Um nicht missverstanden zu werden: Mit Ter-Nedden ist der Rezensent unbedingt der Meinung, dass Lessings intellektuelle Neugier, seine geistige Physiognomie, seine „fermenta cognitionis“, seine Spaziergänge zwischen antiquarischer Gelehrsamkeit und innovativer Arbeit an Arche-Texten, die Pluralität und Heterogenität seines Denkens, seine dynamisch-prozessuale Struktur, die innerhalb der Texte immer wieder zu Inkonsistenzen, Abbrüchen und Reprisen führt, einzigartig sind; vor allem ist Ter-Neddens Bemerkung, es gebe „keinen gelehrteren, keinen philologisch und vor allem auch hermeneutisch kompetenteren und produktiveren Kenner der Antike, insbesondere der griechischen Antike unter den bedeutenden europäischen Intellektuellen und Autoren des 18. Jahrhunderts als Lessing“, uneingeschränkt zuzustimmen. Auch seine Annahme, Lessing sei kein Erlebnisdramatiker, sondern „auch als Poet in einem ganz und gar singulären Maß gleichzeitig Philologe und Philosoph“, darf mit Zustimmung rechnen; alle seine Dramen seien „Modernisierungen antiker Muster“, die nicht dem Prinzip der imitatio verpflichtet, sondern „traditionskritisch“ zu verstehen seien, „am Ziel der ‚wahren Nachahmung‘ orientiert, die nicht Stoffe und Konventionen, sondern den argumentativen Gehalt, das Ethos, die poetologischen Prinzipien und die Gestaltungsmittel der antiken Autoren rezipiert und modernisiert“. Auch die Zielsetzung vieler Dramen und deren Plotkonstruktionen in der religiösen Aufklärung, das heißt in der „Frage nach der Wahrheit der überkommenen religiösen Welt- und Lebensdeutungen“, zu verorten, da Lessing „keine Liebesgeschichten, sondern Sündenfälle“ dramatisiere, „die dem Zuschauer den Gang in die ‚Labyrinthe der Selbsterkenntnis‘ eröffnen soll“, ist sehr einleuchtend, auch wenn der Begriff „religiöse Aufklärung“ von Ter-Nedden wenig differenziert verwendet wird. Hier befindet er sich nicht zwingend auf dem von der Lessing-Forschung erarbeiteten neuesten Stand.

Trotz leichter Einschränkungen ist diesen Beobachtungen Ter-Neddens, die in der Lessing-Forschung allerdings bereits zuvor unterschiedlich intensiv diskutiert wurden, ebenso wie seiner zum Teil sehr detaillierten und erfrischenden Lektüre der Dramen zuzustimmen.

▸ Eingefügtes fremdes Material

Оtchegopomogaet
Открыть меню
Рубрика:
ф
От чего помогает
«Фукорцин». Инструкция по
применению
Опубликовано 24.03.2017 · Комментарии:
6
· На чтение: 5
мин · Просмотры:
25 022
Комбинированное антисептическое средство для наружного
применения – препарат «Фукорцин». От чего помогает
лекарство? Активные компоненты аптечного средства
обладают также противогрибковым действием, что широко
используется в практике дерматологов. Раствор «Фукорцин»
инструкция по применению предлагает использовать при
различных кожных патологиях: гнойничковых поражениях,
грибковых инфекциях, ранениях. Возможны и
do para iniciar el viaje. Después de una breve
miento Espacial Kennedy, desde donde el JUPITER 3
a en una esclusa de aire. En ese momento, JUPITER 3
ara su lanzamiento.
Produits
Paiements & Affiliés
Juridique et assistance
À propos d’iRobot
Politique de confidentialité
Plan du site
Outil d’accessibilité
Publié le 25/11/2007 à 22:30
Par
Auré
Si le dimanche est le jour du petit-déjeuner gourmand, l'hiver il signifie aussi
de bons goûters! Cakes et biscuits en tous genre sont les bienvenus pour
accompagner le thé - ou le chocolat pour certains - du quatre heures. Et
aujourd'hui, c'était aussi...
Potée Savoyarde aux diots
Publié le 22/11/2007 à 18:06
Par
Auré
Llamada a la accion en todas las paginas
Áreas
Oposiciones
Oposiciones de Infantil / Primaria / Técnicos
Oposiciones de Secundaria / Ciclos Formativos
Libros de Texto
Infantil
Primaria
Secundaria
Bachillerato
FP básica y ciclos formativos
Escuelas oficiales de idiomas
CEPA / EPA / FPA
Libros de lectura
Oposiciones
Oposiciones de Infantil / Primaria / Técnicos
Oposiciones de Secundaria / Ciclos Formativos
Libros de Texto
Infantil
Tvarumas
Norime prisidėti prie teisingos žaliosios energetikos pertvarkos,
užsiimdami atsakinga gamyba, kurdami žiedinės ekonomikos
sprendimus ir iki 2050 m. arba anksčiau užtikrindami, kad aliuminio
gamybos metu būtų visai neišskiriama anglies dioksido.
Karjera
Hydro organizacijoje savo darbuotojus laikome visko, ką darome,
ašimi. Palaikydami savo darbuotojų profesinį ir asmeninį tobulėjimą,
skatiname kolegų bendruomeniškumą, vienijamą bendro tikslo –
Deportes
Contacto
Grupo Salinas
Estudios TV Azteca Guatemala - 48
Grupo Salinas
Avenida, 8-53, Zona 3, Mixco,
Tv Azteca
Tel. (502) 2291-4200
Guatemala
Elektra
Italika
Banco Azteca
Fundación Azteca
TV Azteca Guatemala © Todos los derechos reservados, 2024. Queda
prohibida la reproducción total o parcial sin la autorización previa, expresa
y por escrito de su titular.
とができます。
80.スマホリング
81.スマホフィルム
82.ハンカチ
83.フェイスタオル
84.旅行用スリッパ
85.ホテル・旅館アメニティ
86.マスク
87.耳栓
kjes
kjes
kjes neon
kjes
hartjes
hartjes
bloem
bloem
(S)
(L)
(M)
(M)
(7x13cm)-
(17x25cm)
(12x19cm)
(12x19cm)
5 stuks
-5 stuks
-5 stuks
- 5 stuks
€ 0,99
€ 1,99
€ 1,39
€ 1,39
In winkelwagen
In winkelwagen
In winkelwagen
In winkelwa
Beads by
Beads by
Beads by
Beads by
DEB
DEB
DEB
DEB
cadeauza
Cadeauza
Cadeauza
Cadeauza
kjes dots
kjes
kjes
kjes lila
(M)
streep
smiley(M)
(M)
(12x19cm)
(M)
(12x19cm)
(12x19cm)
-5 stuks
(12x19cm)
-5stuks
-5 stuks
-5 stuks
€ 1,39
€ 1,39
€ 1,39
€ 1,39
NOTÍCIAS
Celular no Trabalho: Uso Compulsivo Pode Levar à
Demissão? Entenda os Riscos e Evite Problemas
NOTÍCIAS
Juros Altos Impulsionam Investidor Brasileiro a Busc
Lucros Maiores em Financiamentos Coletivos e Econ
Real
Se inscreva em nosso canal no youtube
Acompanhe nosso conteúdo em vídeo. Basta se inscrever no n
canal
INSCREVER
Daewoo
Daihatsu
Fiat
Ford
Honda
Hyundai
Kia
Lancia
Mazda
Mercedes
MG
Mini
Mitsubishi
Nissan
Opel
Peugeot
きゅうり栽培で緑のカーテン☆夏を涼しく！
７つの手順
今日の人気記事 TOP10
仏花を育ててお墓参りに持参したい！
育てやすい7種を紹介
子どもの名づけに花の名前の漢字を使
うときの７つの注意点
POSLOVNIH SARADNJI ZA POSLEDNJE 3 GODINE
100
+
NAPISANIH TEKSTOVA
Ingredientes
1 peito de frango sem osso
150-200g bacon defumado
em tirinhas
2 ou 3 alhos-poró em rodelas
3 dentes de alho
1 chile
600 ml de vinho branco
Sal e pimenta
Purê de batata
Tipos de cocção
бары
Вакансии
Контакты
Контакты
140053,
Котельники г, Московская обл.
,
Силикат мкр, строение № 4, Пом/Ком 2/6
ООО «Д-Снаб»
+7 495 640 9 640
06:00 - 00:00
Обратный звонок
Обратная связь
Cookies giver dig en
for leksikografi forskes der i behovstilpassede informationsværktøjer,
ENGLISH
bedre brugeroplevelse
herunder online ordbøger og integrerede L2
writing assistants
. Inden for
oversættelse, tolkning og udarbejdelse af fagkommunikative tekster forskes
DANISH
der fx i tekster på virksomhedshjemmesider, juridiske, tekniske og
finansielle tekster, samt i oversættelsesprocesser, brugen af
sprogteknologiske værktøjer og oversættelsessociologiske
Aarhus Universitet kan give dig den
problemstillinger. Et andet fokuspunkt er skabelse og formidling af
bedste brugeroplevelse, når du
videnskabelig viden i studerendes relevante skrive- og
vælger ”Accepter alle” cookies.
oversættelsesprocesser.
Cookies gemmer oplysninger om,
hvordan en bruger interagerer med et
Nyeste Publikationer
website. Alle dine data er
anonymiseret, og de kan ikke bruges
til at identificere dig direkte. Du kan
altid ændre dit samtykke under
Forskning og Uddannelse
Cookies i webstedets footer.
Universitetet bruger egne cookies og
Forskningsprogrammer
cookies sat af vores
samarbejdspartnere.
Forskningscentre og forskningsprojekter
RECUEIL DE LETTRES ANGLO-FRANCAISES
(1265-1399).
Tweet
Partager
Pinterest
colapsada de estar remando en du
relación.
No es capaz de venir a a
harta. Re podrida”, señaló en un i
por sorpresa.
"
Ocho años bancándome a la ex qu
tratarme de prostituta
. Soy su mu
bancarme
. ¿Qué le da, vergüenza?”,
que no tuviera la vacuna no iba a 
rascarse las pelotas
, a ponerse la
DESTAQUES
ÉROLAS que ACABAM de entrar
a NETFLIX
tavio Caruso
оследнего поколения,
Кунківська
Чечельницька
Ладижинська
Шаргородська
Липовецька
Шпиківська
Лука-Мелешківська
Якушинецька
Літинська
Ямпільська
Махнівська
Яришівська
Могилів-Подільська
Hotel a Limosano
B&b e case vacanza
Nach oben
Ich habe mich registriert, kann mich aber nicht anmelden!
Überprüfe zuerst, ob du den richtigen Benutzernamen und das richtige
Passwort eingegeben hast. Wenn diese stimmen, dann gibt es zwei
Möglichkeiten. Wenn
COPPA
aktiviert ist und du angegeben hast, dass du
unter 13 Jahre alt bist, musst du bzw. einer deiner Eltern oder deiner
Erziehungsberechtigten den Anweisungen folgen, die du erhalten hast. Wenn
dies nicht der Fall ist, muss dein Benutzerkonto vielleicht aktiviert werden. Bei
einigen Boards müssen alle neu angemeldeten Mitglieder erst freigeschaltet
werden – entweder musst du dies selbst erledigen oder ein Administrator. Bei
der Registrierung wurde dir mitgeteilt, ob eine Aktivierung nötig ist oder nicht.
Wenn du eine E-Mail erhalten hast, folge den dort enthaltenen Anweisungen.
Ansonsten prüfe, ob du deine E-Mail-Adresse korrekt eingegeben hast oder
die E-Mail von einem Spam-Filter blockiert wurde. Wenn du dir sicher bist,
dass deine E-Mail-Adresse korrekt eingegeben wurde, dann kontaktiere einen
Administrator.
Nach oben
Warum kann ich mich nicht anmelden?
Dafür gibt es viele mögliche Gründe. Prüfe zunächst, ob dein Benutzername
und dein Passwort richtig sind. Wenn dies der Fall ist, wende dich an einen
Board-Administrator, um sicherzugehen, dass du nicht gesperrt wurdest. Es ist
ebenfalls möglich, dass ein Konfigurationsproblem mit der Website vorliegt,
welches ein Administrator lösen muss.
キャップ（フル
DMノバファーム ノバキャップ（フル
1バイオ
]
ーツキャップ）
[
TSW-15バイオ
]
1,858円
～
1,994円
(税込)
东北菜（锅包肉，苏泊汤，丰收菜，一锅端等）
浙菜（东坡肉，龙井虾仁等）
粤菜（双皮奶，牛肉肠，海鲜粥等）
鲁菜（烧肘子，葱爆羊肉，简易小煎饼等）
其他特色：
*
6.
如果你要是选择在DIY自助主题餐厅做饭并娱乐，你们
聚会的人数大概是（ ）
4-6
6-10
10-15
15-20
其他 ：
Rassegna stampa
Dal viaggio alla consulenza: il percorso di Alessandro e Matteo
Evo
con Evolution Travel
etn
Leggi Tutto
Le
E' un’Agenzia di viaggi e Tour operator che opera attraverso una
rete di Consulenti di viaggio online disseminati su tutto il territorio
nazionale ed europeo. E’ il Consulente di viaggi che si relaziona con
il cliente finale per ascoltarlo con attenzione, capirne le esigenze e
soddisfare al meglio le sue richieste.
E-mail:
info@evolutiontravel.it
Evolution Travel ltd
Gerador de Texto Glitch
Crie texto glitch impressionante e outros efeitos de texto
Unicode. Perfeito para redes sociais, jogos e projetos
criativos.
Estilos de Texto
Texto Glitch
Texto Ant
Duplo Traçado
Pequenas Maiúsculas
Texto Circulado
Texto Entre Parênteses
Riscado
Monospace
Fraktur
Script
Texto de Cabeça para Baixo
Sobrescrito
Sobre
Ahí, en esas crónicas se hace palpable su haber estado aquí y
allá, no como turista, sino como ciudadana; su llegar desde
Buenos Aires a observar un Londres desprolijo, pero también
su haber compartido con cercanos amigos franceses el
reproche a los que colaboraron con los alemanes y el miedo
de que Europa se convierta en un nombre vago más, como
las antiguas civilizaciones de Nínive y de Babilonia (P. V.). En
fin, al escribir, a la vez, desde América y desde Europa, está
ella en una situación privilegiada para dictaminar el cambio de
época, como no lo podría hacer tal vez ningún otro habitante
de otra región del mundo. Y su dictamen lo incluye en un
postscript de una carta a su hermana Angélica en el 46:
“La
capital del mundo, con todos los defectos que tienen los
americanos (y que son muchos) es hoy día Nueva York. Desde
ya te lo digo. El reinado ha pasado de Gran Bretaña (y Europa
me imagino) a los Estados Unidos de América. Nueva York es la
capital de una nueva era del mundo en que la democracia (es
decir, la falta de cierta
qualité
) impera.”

Aber: Wo liegt nun das wirklich Neue? Nach Ter-Nedden in der Überlegenheit seines philologischen Arbeitens, das in krassem Gegensatz zu den eingeschränkten philologischen Kompetenzen eines Großteils der Lessing-Forscher stehe, die „bis heute nicht wirklich über die positivistische Einflussforschung hinausgekommen“ seien und „blinde Flecken“, wie Lessings exemplarische und intellektuelle „Modernisierung des literarischen Erbes [der Antike]“, die tragische Ironie seiner Dramen und deren kognitive Dissonanzen, nicht erkannt, geschweige denn erforscht hätten. Seinen Grund habe dies in der „disziplinären Differenzierung der Lessing-Philologie. Die Altphilologen fühlen sich nicht für die Dramatik und die Germanisten nicht für das Erbe der Antike zuständig. Damit bleibt jedoch eine entscheidende Dimension der Dramen ausgeblendet.“ Angesichts dieser fast schon narzisstisch anmutenden Fokussierung auf den Glanz der eigenen Forschungstätigkeit (als hätte es viele herausragende Arbeiten der Lessing-Philologie der letzten Jahrzehnte, wie etwa diejenigen Wilfried Barners, Monika Ficks und vieler anderer, nicht gegeben!) überrascht Ter-Neddens durchgängig polemischer, auf bisweilen unerträgliche Weise selbstgerechte Züge annehmender Ton nicht mehr, wenn er „die Tatsache“ nicht mit Schweigen übergehen wolle, „dass die Handreichungen [bisheriger philologischer Kommentare zu Texten Lessings] nicht nur aus soliden philologischen Informationen, sondern in wesentlichen Hinsichten auch aus gravierenden Desinformationen bestehen“. Soll man den Ausdruck „gravierende Desinformationen“ etwa so verstehen, dass bisherige philologische Kommentare zu Lessings Texten das Ziel verfolgt hätten, LeserInnen bewusst in die Irre zu führen?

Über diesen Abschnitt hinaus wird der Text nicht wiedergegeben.